In [1]:
import numpy as np
import matplotlib.pyplot as plt
%matplotlib notebook

# Everything is correlated
Or, how to do cross validation wrong.


Let's try a classification problem with a small data set with many possible features.
The labels are going to be random, so we know there should be no predictive power to any model we fit.

In [2]:
npoints = 100
nfeatures = int(5e4)
rng = np.random.default_rng()

X = rng.random(size=(npoints, nfeatures));
Y = rng.random(size=(npoints,)) > 0.5


Now let's pretend that we feel there are too many features, and many are probably useless. We only want the top 100 for making our model.

How can we pick these? Let's take the top 100 that have the highest correlation with our labels as the "useful" features.

In [3]:
def select_best_features(X, Y, n=100):
    corrs = np.zeros(X.shape[1])
    for ii in range(X.shape[1]):
        corrs[ii] = np.corrcoef(X[:, ii], Y)[0, 1]
    top_idxs = np.argsort(np.abs(corrs))[-n:]
    return top_idxs
    

In [4]:
%%time
top_idxs = select_best_features(X, Y, 100)
X100 = X[:, top_idxs]

CPU times: user 4.05 s, sys: 23.4 ms, total: 4.08 s
Wall time: 4.14 s


Now let's try fitting a model with the trimmed data set, and see how it performs in cross validation:

In [5]:
from sklearn.model_selection import train_test_split
from sklearn.model_selection import cross_validate
from sklearn.model_selection import cross_val_score
import sklearn.linear_model
from sklearn import svm

X_train, X_test, y_train, y_test = train_test_split(X100, Y, test_size=0.4, random_state=0)
clf = svm.SVC(kernel='linear', C=1).fit(X_train, y_train)
print(clf.score(X_test, y_test))

1.0


In [6]:
folds = 5
scores = cross_val_score(clf, X100, Y, cv=folds)
print(f"{folds}-fold cross validation scores:")
print(scores)

5-fold cross validation scores:
[1. 1. 1. 1. 1.]


### Perfect cross validation?

The model appears to be able to fit the data perfectly... how?

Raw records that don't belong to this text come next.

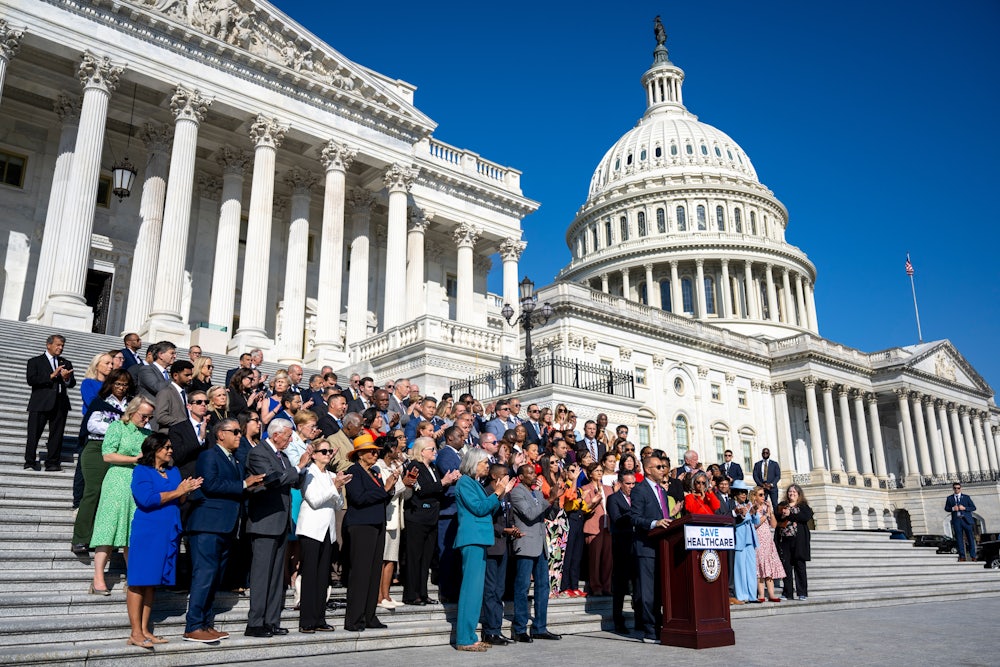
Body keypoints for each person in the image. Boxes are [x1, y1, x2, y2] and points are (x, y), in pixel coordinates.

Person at [183, 418, 265, 643]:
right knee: (204, 575)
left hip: (226, 526)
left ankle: (206, 624)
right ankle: (193, 626)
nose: (240, 435)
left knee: (215, 577)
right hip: (207, 525)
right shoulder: (209, 456)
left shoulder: (236, 461)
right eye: (235, 431)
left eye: (240, 432)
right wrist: (244, 484)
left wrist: (253, 486)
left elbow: (237, 489)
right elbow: (210, 484)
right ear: (220, 434)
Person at [126, 433, 203, 649]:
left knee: (151, 582)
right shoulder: (142, 471)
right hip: (148, 530)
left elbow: (179, 499)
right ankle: (135, 632)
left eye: (170, 447)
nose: (170, 451)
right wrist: (178, 491)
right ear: (154, 449)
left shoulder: (173, 471)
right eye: (166, 447)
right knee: (138, 581)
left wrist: (186, 490)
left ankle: (145, 630)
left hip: (168, 529)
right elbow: (147, 499)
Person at [245, 419, 311, 638]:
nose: (291, 439)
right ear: (275, 435)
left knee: (275, 577)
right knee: (262, 575)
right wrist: (299, 467)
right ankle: (255, 623)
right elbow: (272, 480)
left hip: (281, 522)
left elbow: (288, 480)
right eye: (288, 435)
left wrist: (300, 470)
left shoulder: (281, 456)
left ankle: (271, 621)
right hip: (265, 522)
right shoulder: (258, 453)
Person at [452, 448, 516, 651]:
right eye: (484, 463)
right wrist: (498, 492)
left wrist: (501, 493)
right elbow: (479, 509)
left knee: (476, 591)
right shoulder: (464, 482)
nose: (487, 466)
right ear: (473, 463)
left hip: (480, 539)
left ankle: (470, 636)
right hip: (471, 539)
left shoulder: (475, 484)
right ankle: (464, 638)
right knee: (470, 590)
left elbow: (490, 508)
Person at [90, 396, 154, 594]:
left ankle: (133, 576)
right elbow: (107, 454)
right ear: (132, 411)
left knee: (132, 530)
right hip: (117, 479)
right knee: (108, 527)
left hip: (137, 482)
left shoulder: (147, 432)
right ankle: (98, 577)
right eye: (143, 416)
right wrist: (135, 458)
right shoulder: (117, 427)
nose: (146, 420)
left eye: (149, 417)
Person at [71, 369, 132, 555]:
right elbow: (92, 425)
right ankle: (81, 537)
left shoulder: (132, 404)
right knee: (93, 491)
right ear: (110, 384)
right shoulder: (101, 401)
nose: (121, 388)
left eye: (124, 384)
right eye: (117, 384)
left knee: (113, 496)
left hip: (120, 451)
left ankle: (105, 539)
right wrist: (119, 429)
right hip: (97, 448)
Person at [343, 433, 395, 631]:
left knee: (373, 572)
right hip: (361, 526)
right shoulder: (354, 471)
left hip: (376, 523)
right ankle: (354, 619)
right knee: (361, 572)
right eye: (371, 451)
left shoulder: (374, 473)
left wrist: (387, 490)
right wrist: (385, 490)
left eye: (376, 452)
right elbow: (358, 497)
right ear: (360, 454)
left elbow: (379, 498)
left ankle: (369, 615)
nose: (375, 454)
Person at [297, 440, 350, 633]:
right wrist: (334, 487)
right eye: (324, 451)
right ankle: (306, 620)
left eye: (329, 451)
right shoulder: (308, 473)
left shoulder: (331, 475)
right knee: (310, 575)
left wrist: (337, 487)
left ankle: (319, 618)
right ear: (314, 454)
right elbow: (314, 500)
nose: (328, 454)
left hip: (327, 531)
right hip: (311, 529)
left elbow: (338, 504)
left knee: (323, 577)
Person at [402, 436, 459, 605]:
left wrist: (448, 483)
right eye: (431, 449)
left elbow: (436, 490)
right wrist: (443, 482)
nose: (435, 452)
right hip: (417, 517)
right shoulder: (414, 466)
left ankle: (423, 592)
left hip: (431, 517)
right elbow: (420, 489)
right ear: (422, 451)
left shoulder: (432, 467)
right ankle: (412, 594)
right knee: (415, 557)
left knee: (426, 557)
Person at [509, 463, 562, 643]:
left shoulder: (538, 493)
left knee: (543, 587)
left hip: (540, 545)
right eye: (529, 473)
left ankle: (540, 627)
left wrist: (556, 498)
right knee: (522, 587)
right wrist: (550, 498)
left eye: (534, 472)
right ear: (521, 477)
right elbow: (530, 514)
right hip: (525, 543)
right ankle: (519, 628)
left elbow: (550, 516)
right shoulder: (516, 493)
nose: (534, 475)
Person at [629, 452, 673, 642]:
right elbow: (634, 518)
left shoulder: (662, 491)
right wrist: (655, 523)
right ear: (648, 470)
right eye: (659, 467)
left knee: (659, 591)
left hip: (662, 546)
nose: (663, 470)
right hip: (645, 547)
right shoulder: (640, 490)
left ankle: (661, 624)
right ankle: (649, 630)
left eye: (664, 467)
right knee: (647, 591)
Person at [25, 334, 76, 471]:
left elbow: (72, 383)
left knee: (57, 435)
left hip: (60, 403)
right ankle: (30, 461)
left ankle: (52, 462)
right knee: (34, 433)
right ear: (48, 345)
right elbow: (31, 380)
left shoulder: (65, 363)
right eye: (58, 345)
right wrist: (51, 376)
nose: (60, 348)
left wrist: (66, 379)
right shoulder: (35, 361)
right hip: (40, 402)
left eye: (62, 346)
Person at [376, 432, 413, 609]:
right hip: (384, 517)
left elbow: (404, 493)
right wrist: (401, 483)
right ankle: (378, 596)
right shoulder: (378, 467)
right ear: (390, 449)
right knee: (382, 559)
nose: (399, 451)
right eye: (396, 447)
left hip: (396, 517)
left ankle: (387, 595)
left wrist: (408, 483)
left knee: (391, 558)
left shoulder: (394, 467)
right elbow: (387, 490)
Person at [481, 463, 516, 646]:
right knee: (490, 590)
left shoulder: (507, 493)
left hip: (504, 546)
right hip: (492, 546)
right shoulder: (488, 492)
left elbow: (507, 516)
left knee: (499, 590)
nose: (508, 478)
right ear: (495, 476)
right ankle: (490, 630)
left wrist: (513, 529)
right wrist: (504, 530)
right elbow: (487, 517)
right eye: (504, 475)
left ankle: (497, 628)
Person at [606, 470, 635, 633]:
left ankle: (641, 618)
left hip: (637, 545)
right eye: (628, 484)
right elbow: (617, 518)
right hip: (622, 546)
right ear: (620, 483)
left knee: (638, 584)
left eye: (633, 483)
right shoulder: (613, 499)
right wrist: (635, 515)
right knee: (620, 585)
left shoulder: (637, 498)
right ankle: (618, 620)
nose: (631, 487)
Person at [775, 484, 812, 601]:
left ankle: (802, 592)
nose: (792, 494)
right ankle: (787, 592)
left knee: (799, 566)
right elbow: (776, 517)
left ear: (799, 494)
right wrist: (782, 514)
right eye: (790, 492)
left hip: (798, 540)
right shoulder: (782, 505)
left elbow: (805, 517)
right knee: (786, 567)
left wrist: (790, 514)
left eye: (794, 492)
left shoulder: (803, 506)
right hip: (784, 539)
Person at [581, 462, 612, 596]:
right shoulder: (585, 488)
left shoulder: (608, 488)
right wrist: (594, 501)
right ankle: (596, 587)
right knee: (595, 559)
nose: (599, 472)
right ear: (590, 474)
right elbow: (585, 510)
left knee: (608, 559)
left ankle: (607, 587)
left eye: (601, 470)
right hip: (593, 527)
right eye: (596, 470)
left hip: (608, 527)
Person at [751, 484, 785, 602]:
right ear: (754, 496)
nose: (763, 497)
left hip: (768, 540)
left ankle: (771, 594)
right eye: (760, 495)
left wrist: (770, 513)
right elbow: (755, 524)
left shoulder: (766, 509)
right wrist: (765, 515)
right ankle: (761, 594)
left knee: (768, 567)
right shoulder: (753, 508)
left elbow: (774, 525)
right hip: (758, 540)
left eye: (764, 495)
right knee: (759, 568)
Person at [730, 480, 758, 604]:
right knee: (740, 569)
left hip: (750, 540)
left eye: (745, 492)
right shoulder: (733, 505)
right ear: (735, 493)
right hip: (739, 540)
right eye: (741, 492)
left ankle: (753, 595)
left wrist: (754, 511)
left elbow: (756, 521)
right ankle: (741, 595)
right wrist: (748, 514)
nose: (743, 494)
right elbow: (735, 521)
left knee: (751, 569)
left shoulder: (749, 504)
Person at [946, 483, 978, 562]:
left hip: (966, 520)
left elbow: (973, 507)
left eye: (958, 488)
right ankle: (962, 556)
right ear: (953, 489)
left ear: (961, 488)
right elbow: (946, 508)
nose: (957, 490)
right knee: (959, 539)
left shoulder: (966, 497)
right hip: (957, 520)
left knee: (970, 538)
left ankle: (973, 556)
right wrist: (953, 508)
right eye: (955, 488)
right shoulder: (950, 498)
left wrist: (964, 508)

What happens if we get the hold out set of X and Y *before* picking the best features?

In [7]:
X_train, X_test, y_train, y_test = train_test_split(X, Y, test_size=0.4, random_state=0)
print(f"Input X shape: {X_train.shape}")
top_idxs = select_best_features(X_train, y_train, 100)
X100 = X_train[:, top_idxs]
print(f"output shape: {X100.shape}")

# This will be what we check with, after training with the other rows
X_holdout = X_test[:, top_idxs]

Input X shape: (60, 50000)
output shape: (60, 100)


In [8]:
clf = svm.SVC(kernel='linear', C=1).fit(X100, y_train)

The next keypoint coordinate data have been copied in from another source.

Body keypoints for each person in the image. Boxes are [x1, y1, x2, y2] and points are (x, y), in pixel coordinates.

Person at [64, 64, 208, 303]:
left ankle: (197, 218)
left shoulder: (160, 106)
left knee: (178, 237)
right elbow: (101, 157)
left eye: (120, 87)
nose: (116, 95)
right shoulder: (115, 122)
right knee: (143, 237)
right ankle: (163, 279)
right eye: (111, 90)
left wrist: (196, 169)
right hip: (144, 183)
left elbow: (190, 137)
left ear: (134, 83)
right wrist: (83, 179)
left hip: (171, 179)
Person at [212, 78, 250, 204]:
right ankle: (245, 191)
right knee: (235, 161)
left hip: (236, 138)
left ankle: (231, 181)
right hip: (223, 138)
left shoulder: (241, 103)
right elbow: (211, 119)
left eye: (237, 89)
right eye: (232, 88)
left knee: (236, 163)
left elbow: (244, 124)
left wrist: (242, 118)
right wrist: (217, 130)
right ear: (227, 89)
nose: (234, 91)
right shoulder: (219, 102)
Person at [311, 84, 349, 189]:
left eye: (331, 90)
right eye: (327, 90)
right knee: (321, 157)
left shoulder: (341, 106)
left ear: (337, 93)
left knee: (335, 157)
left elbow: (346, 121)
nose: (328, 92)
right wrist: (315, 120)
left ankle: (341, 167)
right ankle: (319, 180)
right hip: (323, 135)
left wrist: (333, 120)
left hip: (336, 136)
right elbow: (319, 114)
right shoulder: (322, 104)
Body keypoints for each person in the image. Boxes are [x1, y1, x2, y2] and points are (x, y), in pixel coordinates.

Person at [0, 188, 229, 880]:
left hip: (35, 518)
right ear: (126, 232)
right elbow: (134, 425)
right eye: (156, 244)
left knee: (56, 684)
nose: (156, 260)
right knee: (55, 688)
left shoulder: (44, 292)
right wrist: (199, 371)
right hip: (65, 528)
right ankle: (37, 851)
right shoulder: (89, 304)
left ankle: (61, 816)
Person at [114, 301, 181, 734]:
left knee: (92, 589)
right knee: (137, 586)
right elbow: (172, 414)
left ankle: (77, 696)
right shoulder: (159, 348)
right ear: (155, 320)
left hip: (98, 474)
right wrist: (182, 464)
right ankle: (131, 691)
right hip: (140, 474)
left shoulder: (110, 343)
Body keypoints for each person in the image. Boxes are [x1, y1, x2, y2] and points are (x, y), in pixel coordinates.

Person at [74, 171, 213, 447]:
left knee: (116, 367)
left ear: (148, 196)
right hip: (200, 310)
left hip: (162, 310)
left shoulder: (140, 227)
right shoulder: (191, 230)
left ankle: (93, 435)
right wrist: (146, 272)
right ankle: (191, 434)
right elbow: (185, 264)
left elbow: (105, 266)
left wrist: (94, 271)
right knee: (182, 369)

print(f"Score on holdout set: {clf.score(X_holdout, y_test)}")
scores = cross_val_score(clf, X_holdout, y_test, cv=5)
print(f"{folds}-fold cross validation scores:")
print(scores)

Score on holdout set: 0.525
5-fold cross validation scores:
[0.125 0.625 0.625 0.5   0.5  ]


Now we see how the feature selection is *part of the model training*. If we don't set aside the validation set, we won't get a representative score from cross validation.